Ma questa non è la sola fonte del film. Secondo le dichiarazioni di Azcona, “nello stesso periodo in Spagna si parlava molto d'un miracolo: una ragazzina nel bosco era stata aggredita da un paio di malfattori pronti a violentarla. Terrorizzata la ragazzina invocò la Madonna e d'un tratto il suo corpo si era coperto di peli...”(La Repubblica, 1 luglio 2001). Questo fatto di cronaca non siamo riusciti ancora a reperirlo. Non importa, giacché di là dall'attualità occasionale (ciascuno ha il suo cielo sulla palude), l'episodio miracoloso ripete un mythos cristiano e rinnova un exemplum agiografico. La medesima narrazione, appena diversificata nel corso dei secoli, si rapprende nel martirio di Santa Staraosta: per sottrarsi alle nozze con un principe pagano, la vergine cristiana supplica Iddio di renderla indesiderabile; la grazia viene impetrata, le crescono barba e baffi; a questo punto, il padre s'infuria e la fa crocifiggere.
Del resto, il corpo di una martire barbuta è già stato oggetto di devozione dell'ape regina. Ma, quanto a genesi della Donna scimmia, c'è un'altra referenza decisiva: un dipinto di Jusepe de Ribera (detto Spagnoletto): Maddalena Ventura con il marito e il figlio (ovvero Donna barbuta, 1631). Una specie di Sacra Famiglia: padre, madre e bambino attaccato al seno; la donna che allatta il neonato è villosa (molto villosa). Il quadro è sconcertante. Visto all'epoca, a Toledo, per Ferreri e Azcona dev'essere stata una folgorazione. Un'immagine surrealista. Una 'invenzione', cioè una trovata. Se la vicenda di Pastrana definisce il plot come supporto per un apologo crudele, se il fatto di cronaca fissa una iconografia popolare e religiosa, il dipinto paradossale di Spagnoletto è un'immagine movente. Di qui nasce e prolifera il film: per “gemmazione”, direbbe Ferreri. Il quadro di Ribera, su commissione del Vicerè di Napoli Ferdinando II, è stato dipinto a Napoli. Per questo, senza mare, senza Vesuvio, il film è stato girato a Napoli.

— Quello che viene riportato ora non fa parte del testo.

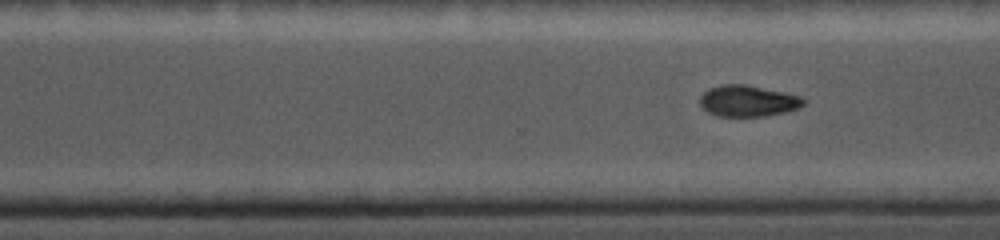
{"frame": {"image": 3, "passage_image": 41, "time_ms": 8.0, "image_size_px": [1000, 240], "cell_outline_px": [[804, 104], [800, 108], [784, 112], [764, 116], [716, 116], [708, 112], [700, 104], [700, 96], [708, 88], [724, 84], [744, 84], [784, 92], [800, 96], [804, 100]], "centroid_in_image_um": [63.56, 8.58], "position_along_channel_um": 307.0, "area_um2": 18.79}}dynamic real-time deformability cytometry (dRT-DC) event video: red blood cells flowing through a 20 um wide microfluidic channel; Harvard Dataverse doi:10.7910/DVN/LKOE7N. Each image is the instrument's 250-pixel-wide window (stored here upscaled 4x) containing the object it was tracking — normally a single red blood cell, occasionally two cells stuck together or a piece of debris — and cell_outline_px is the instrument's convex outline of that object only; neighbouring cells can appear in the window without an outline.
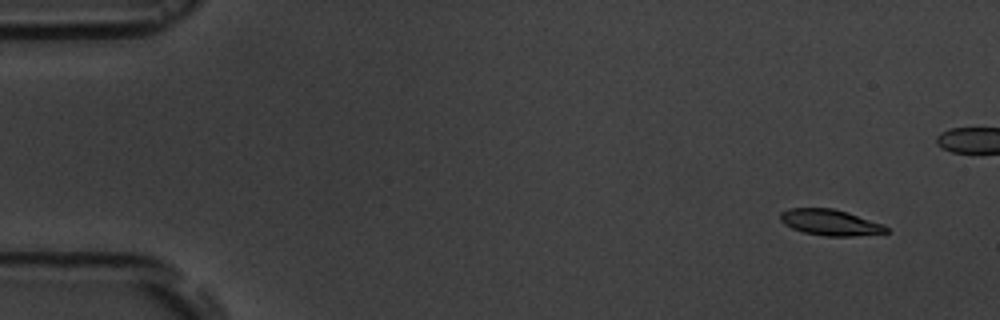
{"species": "common noctule bat (a hibernating species)", "species_latin": "Nyctalus noctula", "temperature_condition": "room temperature", "stored_images_in_passage": 6, "camera_frame_rate_fps": 3000, "um_per_image_px": 0.085, "animal": {"sex": "male", "body_mass_g": 19.5, "forearm_length_mm": 54.6}, "frame": {"image": 1, "passage_image": 1, "time_ms": 0.0, "image_size_px": [1000, 320], "cell_outline_px": [[888, 232], [852, 236], [824, 236], [804, 232], [792, 228], [784, 224], [780, 220], [780, 212], [788, 208], [832, 208], [848, 212], [884, 224], [888, 228]], "centroid_in_image_um": [70.55, 18.9], "position_along_channel_um": 14.4, "area_um2": 16.07}}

La donna scimmia ottiene il visto di censura (n. 42051), l'8.01. 1964, con divieto ai minori di anni 14 “contenendo scene e sequenze non adatte alla particolare sensibilità dei minori stessi”. Prima proiezione al Metropolitan di Bologna, il 29.01.1964. Come si chiude il film? Maria (la donna-scimmia, Annie Girardot) muore di parto, poco dopo il bambino; il marito Antonio (Ugo Tognazzi) cede i due cadaveri al Museo delle Scienze dove vengono imbalsamati; ma Antonio ci ripensa e, reclamati i corpi, li espone in una baraccone da fiera. Questo il terribile, coerente explicit voluto da Ferreri. Tuttavia, in diverse città, viene proposta una edizione mutila: il film si chiude sulla morte (sacrificale) di Maria. Non è ancora chiaro a chi si deve la manomissione (al produttore Carlo Ponti? alla distribuzione?), che testimonia oggi solo di uno zelo censorio non richiesto. Dell'epilogo, poi, occorre una variante sorniona (concordata con Ferreri) nella versione per l'estero: la donna-scimmia perde i peli durante la gravidanza e dà alla luce un bambino normalmente glabro, condannando il marito a un lavoro onesto. Il restauro della Donna scimmia approntato nel 2017 dall'Immagine Ritrovata riporta in successione i tre finali.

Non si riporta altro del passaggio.